• _SELECTED EXCERPT_
^^^^^^^^^^^^^^^^

1797 novel by William Thomas Beckford

Azemia is a satirical novel, written by William Thomas Beckford, that was first published in 1797. The book parodies what Beckford considered sensationalist writing, as well as political issues of the time.

== Plot ==

=== Volume I ===
- Chapter 1- We learn that Azemia is the 45th daughter of Hamet-beig, who is the leader of a harem and does not know his daughter very well. She is very close with her grandmother, Birkabeba, though. We also find out that Azemia's betrothed, Oglow, has sent for her to join him in Marseille. She leaves immediately and is accompanied by Muzzled-Abib. On the third day of her journey, Azemia's ship is attacked and Captain Wappingshot holds her and Muzzled-Abib prisoner.
- Chapter 2- Captain Wappingshot leaves Muzzled-Abib on Barbary Coast.
- Chapter 3- Charles Arnold, a ship hand, discovers Azemia and instantly falls in love with her and writes a poem. They arrive in England.
- Chapter 4- Charles attempts to convey his love to Azemia but she does not understand English so he uses his eyes and she understands. She loves him too because he is the only friendly face she has seen thus far. Mrs. Periwinkle and her daughter Miss Sally agree to take Azemia under their care.

^^^^^^^^^^^^^^^^

• _SUPPLIED MATERIAL_

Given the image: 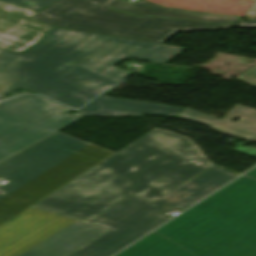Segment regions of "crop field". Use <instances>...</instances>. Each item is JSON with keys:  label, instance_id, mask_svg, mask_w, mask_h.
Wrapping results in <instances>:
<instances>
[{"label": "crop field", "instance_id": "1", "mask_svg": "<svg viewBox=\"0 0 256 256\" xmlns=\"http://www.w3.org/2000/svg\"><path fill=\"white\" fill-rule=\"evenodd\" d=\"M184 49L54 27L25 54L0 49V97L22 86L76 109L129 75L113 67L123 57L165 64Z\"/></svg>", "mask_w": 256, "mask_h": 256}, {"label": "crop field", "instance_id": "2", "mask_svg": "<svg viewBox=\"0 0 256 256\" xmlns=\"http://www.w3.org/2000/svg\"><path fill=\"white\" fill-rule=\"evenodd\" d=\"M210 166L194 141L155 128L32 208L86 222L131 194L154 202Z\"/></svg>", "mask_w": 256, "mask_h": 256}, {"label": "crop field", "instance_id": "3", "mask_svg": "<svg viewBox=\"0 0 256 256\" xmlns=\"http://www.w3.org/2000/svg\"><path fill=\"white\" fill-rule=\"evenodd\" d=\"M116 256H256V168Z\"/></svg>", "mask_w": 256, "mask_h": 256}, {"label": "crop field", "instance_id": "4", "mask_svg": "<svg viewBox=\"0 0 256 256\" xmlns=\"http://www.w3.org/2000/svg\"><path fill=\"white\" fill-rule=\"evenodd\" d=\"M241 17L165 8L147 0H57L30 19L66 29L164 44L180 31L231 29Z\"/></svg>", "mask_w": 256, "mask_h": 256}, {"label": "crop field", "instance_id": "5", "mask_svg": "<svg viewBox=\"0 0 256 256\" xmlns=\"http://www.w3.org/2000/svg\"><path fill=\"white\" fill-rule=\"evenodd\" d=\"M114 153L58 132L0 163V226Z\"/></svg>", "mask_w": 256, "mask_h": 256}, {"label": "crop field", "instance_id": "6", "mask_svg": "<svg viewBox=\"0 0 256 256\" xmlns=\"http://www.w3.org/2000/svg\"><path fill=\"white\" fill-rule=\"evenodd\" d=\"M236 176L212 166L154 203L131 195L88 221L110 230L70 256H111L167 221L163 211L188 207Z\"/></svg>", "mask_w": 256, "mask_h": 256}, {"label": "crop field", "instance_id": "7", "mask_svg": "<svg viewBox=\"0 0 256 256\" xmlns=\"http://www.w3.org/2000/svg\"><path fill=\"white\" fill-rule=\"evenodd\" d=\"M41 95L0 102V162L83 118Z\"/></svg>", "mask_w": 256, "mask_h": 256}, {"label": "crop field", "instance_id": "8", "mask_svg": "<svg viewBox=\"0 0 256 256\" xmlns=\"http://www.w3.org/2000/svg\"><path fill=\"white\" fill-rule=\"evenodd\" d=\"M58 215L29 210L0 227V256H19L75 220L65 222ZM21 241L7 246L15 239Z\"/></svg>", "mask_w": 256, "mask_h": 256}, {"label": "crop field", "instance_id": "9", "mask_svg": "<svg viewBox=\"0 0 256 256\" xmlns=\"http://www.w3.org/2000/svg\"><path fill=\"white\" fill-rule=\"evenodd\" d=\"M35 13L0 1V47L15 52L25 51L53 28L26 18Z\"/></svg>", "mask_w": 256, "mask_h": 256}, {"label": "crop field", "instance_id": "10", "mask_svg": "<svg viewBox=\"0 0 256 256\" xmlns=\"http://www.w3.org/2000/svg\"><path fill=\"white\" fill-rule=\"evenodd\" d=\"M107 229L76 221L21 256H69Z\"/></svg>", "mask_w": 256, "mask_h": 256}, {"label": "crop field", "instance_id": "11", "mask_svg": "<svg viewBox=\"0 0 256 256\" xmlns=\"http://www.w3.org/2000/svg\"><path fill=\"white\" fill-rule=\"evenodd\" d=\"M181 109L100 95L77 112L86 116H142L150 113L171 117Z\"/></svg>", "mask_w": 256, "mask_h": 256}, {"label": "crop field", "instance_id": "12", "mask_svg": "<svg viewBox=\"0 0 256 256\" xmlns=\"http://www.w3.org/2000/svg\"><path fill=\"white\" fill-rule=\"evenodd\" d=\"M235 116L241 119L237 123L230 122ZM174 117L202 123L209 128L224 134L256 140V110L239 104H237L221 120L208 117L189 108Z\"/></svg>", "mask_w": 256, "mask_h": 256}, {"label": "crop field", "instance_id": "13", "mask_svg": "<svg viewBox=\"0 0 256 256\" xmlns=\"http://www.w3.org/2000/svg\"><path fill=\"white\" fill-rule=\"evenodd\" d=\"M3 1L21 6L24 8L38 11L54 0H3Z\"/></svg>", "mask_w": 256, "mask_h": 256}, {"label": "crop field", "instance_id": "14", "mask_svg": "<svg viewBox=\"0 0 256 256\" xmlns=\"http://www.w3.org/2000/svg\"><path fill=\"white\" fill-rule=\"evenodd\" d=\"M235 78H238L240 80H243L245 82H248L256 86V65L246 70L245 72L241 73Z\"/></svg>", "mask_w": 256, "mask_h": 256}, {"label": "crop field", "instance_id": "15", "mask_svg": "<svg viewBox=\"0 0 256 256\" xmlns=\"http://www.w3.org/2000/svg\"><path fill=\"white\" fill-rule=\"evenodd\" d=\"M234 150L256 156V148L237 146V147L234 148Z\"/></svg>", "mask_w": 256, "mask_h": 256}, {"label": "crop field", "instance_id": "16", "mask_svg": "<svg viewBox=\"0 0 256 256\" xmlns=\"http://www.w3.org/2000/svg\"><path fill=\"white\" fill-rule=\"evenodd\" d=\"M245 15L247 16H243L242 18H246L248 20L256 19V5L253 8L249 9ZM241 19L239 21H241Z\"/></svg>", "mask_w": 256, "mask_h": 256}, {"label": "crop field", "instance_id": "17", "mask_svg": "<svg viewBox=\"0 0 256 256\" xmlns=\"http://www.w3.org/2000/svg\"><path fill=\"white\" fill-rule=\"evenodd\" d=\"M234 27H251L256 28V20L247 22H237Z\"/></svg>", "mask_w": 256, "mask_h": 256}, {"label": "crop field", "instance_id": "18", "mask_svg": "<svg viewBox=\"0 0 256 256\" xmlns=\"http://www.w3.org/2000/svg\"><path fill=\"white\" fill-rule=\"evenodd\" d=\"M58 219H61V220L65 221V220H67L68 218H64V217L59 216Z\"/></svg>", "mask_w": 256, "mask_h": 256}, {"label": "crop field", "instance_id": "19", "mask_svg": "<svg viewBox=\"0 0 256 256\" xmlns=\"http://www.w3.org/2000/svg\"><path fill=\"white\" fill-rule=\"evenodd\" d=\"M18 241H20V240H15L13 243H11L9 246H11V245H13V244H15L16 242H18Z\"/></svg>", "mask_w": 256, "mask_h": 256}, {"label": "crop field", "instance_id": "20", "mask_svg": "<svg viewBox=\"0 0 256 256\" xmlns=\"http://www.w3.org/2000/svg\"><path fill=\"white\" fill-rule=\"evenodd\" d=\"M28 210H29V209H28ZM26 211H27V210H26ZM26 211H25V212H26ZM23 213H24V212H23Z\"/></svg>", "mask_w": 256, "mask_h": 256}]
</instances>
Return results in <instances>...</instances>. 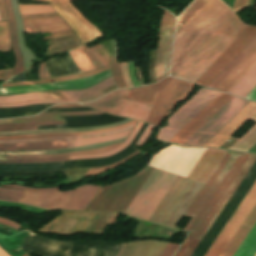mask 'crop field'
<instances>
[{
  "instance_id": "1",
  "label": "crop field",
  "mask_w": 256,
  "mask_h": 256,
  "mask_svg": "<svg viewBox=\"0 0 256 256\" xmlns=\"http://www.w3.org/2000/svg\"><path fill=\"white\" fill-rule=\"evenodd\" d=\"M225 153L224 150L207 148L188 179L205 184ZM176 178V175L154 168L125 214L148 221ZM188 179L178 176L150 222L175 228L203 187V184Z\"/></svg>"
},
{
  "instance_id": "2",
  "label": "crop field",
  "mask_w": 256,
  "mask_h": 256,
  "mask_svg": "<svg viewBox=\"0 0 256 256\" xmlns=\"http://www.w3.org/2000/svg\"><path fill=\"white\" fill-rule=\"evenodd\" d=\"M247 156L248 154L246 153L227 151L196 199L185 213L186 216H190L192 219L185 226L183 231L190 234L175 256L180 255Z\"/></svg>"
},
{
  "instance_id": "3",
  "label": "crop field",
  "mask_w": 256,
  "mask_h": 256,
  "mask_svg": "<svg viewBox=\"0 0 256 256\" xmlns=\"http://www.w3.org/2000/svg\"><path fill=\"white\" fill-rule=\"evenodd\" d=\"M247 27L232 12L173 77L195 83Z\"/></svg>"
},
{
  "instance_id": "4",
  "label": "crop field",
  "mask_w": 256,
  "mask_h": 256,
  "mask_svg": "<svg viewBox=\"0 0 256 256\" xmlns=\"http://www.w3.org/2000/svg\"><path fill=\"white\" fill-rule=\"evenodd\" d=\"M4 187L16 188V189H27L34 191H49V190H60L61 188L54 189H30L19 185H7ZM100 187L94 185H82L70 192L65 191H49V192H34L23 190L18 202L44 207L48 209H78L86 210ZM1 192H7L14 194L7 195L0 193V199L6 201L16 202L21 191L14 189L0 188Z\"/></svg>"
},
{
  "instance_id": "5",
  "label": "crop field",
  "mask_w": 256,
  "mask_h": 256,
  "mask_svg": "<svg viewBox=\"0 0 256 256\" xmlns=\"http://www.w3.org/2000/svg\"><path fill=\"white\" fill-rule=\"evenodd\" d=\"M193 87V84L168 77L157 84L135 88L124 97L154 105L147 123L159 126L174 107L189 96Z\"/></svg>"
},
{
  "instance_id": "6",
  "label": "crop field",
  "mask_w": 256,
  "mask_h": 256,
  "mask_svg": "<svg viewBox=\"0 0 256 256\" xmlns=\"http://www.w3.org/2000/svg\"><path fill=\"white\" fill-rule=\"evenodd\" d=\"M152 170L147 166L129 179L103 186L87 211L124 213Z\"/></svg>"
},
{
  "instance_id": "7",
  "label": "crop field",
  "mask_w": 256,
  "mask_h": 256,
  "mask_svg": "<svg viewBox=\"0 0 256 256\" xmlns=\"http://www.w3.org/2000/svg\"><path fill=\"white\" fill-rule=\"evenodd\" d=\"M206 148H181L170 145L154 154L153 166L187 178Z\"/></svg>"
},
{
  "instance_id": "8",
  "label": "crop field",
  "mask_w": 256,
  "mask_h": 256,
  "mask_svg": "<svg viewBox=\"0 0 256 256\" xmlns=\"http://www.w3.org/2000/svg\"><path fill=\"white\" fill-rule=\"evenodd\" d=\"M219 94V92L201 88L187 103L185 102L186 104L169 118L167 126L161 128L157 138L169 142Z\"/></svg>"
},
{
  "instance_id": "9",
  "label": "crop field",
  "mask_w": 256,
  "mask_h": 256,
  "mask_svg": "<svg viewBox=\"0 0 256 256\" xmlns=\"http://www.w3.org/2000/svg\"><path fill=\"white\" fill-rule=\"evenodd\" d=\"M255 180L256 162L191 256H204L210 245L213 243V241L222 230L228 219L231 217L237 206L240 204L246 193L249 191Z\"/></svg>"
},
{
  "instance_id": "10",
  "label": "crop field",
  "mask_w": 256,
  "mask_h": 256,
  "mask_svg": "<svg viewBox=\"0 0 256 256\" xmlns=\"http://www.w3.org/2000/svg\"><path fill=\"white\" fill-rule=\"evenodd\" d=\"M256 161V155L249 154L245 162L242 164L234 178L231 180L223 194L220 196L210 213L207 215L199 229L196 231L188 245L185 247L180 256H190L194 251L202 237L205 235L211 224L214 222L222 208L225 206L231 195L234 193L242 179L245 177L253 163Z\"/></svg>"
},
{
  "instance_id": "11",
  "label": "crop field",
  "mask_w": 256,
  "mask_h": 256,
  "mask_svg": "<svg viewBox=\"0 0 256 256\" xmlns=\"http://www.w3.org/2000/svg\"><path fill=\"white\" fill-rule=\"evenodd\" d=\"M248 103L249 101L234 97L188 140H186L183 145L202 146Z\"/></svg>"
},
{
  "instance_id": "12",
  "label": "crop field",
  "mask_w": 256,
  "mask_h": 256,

^^^^^^^^^^^^^^^^

• _WORK TO COMPLETE_
Do these statements agree with the text about Azemia? Answer yes or no for each and quote the deciding words. 1. Azemia is the 45th daughter of Hamet-beig. 2. Captain Wappingshot leaves Muzzled-Abib in Marseille. 3. Charles Arnold works as a ship hand.

• _RESPONSE_
1. Yes: "Azemia is the 45th daughter of Hamet-beig"
2. No: "Captain Wappingshot leaves Muzzled-Abib on Barbary Coast."
3. Yes: "Charles Arnold, a ship hand, discovers Azemia"